You will see something like 483.5049743652344.

Check AVX2 is working or not

Let's check AVX2 is activated or not.

cd
LD_DEBUG=libs python -c "import faiss" 2>&1 | grep libfaiss.so

If you see something, then your AVX2 is not activated.

Run the following as well

cd
LD_DEBUG=libs python -c "import faiss" 2>&1 | grep libfaiss_avx2.so

If you see something, then your AVX2 is activated.

To actually evaluate the runtime, please save the following as check.py. This code compares IndexPQ and IndexPQFastScan. Here, IndexPQFastScan is a faster (approximated) version of IndexPQ with SIMD instructions (AVX2 for usual x86 computers).

import faiss
import numpy as np
import time

np.random.seed(234)
D = 128
N = 10000
X = np.random.random((N, D)).astype(np.float32)
M = 64
nbits = 4

pq = faiss.IndexPQ(D, M, nbits)
pq.train(X)
pq.add(X)

pq_fast = faiss.IndexPQFastScan(D, M, nbits)
pq_fast.train(X)
pq_fast.add(X)

t0 = time.time()
d1, ids1 = pq.search(x=X[:3], k=5)
t1 = time.time()
print(f"pq: {(t1 - t0) * 1000} msec")

t0 = time.time()
d2, ids2 = pq_fast.search(x=X[:3], k=5)
t1 = time.time()
print(f"pq_fast: {(t1 - t0) * 1000} msec")

assert np.allclose(ids1, ids2)

Then run python check.py. If AVX2 is properly activated, pq_fast should be roughly 10x faster:

pq: 1.8916130065917969 msec
pq_fast: 0.1723766326904297 msec

(Advanced) ARM

  • For ARM architecture such as AWS Graviton2, you can build faiss by rewriting some of the above instructions as follows.
  • For SIMD, we'll use NEON instead of AVX2.

BLAS: BLAS-openmp

We cannot install Intel MKL for ARM by apt.
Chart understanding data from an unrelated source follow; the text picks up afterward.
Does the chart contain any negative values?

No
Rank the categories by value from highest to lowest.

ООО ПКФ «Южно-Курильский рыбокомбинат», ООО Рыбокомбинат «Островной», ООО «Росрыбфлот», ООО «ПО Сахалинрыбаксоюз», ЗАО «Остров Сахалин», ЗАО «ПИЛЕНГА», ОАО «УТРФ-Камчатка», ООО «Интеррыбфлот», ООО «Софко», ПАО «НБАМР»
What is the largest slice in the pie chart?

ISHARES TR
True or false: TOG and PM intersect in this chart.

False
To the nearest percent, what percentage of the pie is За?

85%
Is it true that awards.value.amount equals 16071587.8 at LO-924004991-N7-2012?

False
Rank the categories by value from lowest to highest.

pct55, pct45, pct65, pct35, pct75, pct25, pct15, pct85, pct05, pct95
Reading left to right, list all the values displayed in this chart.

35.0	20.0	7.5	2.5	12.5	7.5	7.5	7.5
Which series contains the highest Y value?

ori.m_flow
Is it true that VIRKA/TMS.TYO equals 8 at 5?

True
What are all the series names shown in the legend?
So an easy way is to use openblas-openmp.

sudo apt install -y libopenblas-openmp-dev

miniconda

Replace the path to the bash file with the one for arm:

wget https://repo.anaconda.com/miniconda/Miniconda3-latest-Linux-aarch64.sh -O $HOME/miniconda.sh
bash $HOME/miniconda.sh -b -p $HOME/miniconda

Build

To make the library, you don't need to specify avx2.

cmake -B build \
    -DBUILD_SHARED_LIBS=ON \
    -DBUILD_TESTING=ON \
    -DFAISS_ENABLE_GPU=OFF \
    -DFAISS_ENABLE_PYTHON=ON \
    -DPython_EXECUTABLE=$HOME/miniconda/bin/python \
    -DCMAKE_BUILD_TYPE=Release .

You don't need {faiss, swigfaiss}_avx2

make -C build -j faiss
make -C build -j swigfaiss